“All things are understood by means of comparison. For in comparison, there lies the power that states that which is more, that which is less and that which is equivalent”
Lennart Anderson from his Painting from Nature essay
“Lennart Anderson is not only a preeminent figurative painter for our time, he is among the remaining few who embody the nobility, humility and grace that is at the origins of our craft’s core. This is a painter who has been endowed with prodigious gifts: an exquisite fluid draughtsmanship, an esemplastic painterly virtuosity that can elicit from viewers manifold sensations of tactile wonder, and an eloquent and poetic sensibility that evokes in us a deep empathy with the subject, the empathy he himself felt in painting it. And in bringing all these endowments to a lifetime of work, Lennart has always and with great dignity stayed the course above the exploitations that virtuosity often licenses: facile emotionalisms, gushing sublimes and a straining after effects that do nothing but defeat their own object. Lennart Anderson’s hold on formal restraints and that finely tempered pictorial intellect he placed in the way of his prodigious gifts brought forth moving works of art only a true master is able bring.”

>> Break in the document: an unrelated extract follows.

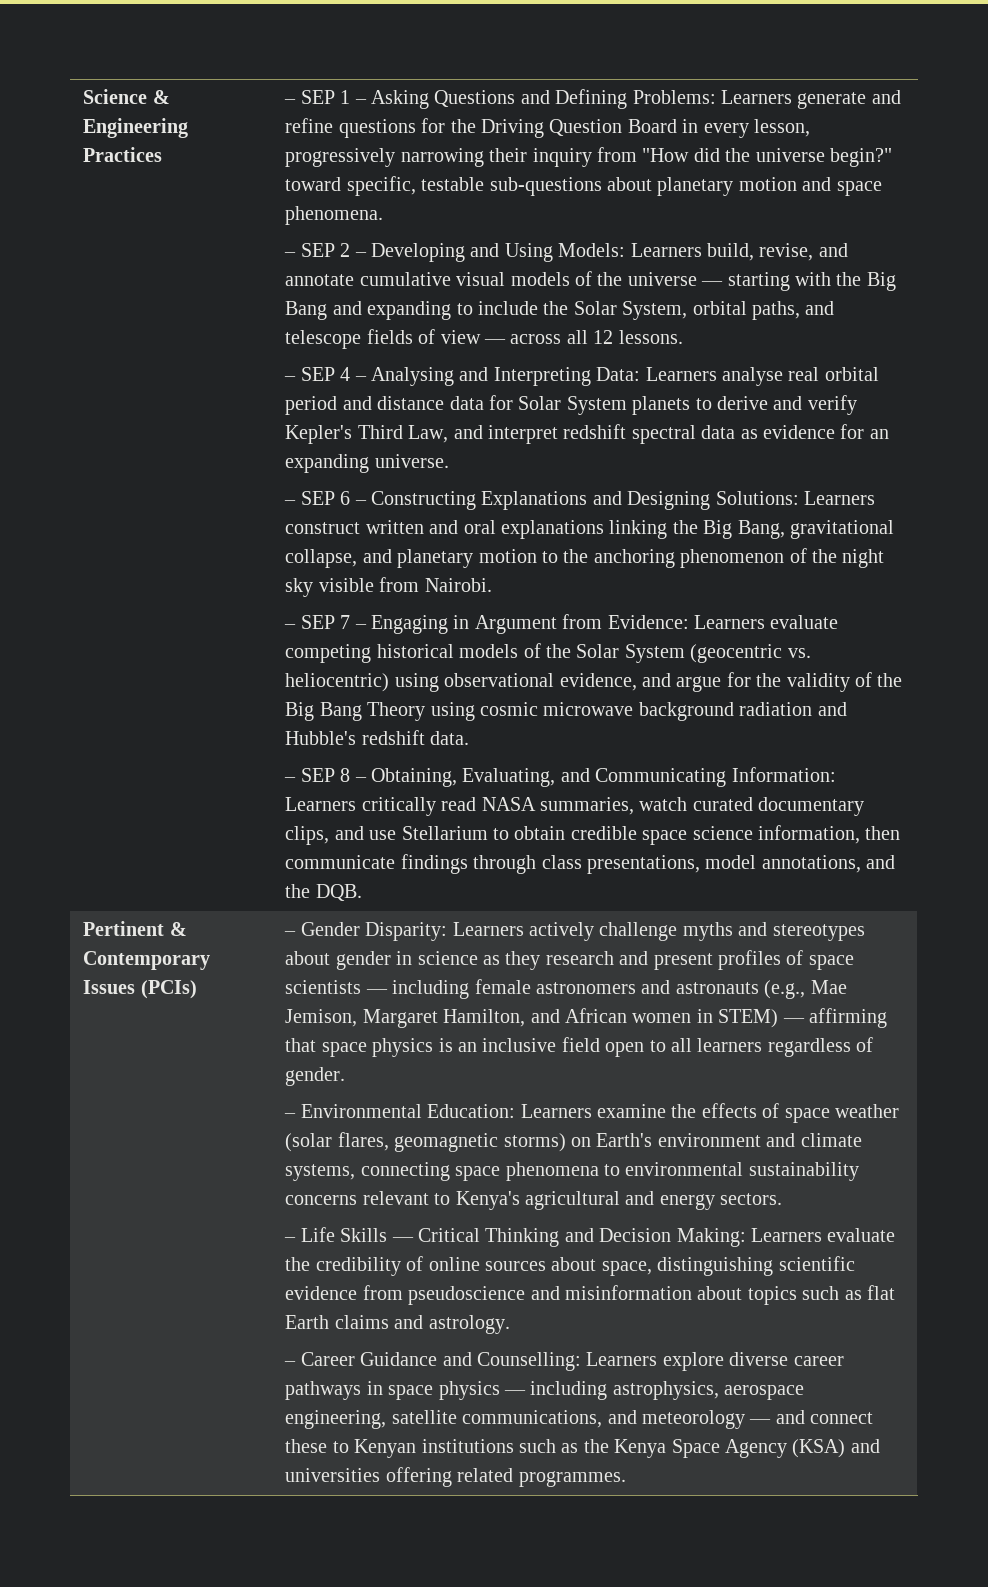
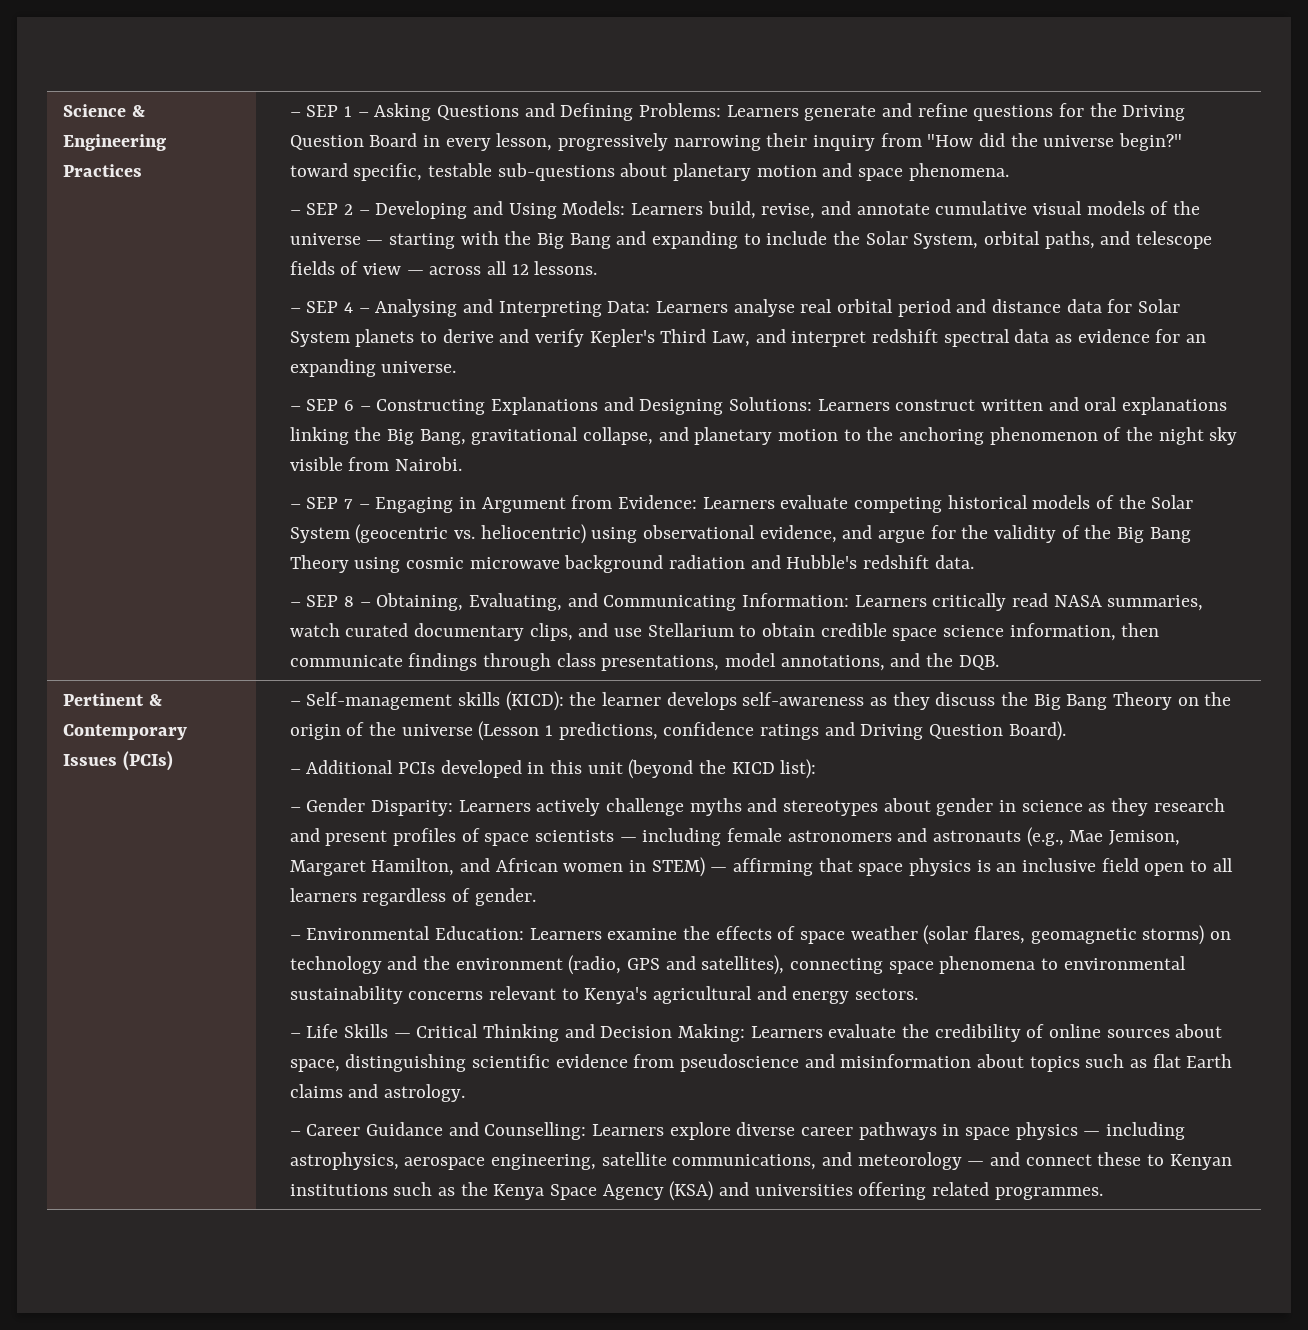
(297, 933) none -> [306,691,1232,711] [289,721,1066,741] [289,759,817,779] [289,807,301,812] Self-management skills (KICD): the learner develops self-awareness as they discuss the Big Bang Theory on the origin of the universe (Lesson 1 predictions, confidence ratings and Driving Question Board). // – Additional PCIs developed in this unit (beyond the KICD list): // –
[596,1133,862,1147] [285,1164,356,1181] Earth's environment and climate systems, -> [289,955,785,975] technology and the environment (radio, GPS and satellites),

Painting Perceptions is pleased to present a new video of Lennart Anderson, A leading figurative painter and teacher at the Brooklyn College, giving a slide talk in Italy at the 2010 Jerusalem Studio School’s summer program at the Certosa di Pontignano in Siena. There is an introduction by Israel Hershberg – Artistic Director & Founder, Jerusalem Studio School. Many thanks to Alex Goldberg for his iPhone video footage and photos and also to Yehuda Armoni for his magnificent photographs of the Certosa program.
Lennart Anderson is not only an important master artist but also a great teacher who has taught and influenced many excellent painters, many whose works have been discussed on this blog, such as Lucy Barber, Diana Horowitz, Tina Ingraham, Eve Mansdorf, Michael Kareken and Langdon Quinn.
In this slide talk he discusses his work made since the 1950’s. The video is broken up into 8 sections due to its length and YouTube limitations. The entire length is slightly less than 2 hours. The video footage was taken on an iPhone and my camera so the video and sound quality sufffer in places. However I replaced the slide images when possible with higher resolution images. When no higher resolution images were available I tried to enhance the video image of the slide (removing camera perspective distortions, etc.) To help with the audio issues in the introduction talk I provided the text of Israel Hershberg’s speech in the beginning of this article as well as the video itself.
You can see many higher resolution images of his work at David Marshall’s excellent Lennart Anderson Web Museum, also essays and interviews section is a great resource (note there are also a couple of great new video there with him talking about his work) Many thanks to David Marshall for making this great resource available to the public. Also thanks to Israel Hershberg and the Jerusalem Studio School for his assistance in putting this video together and making the talk possible.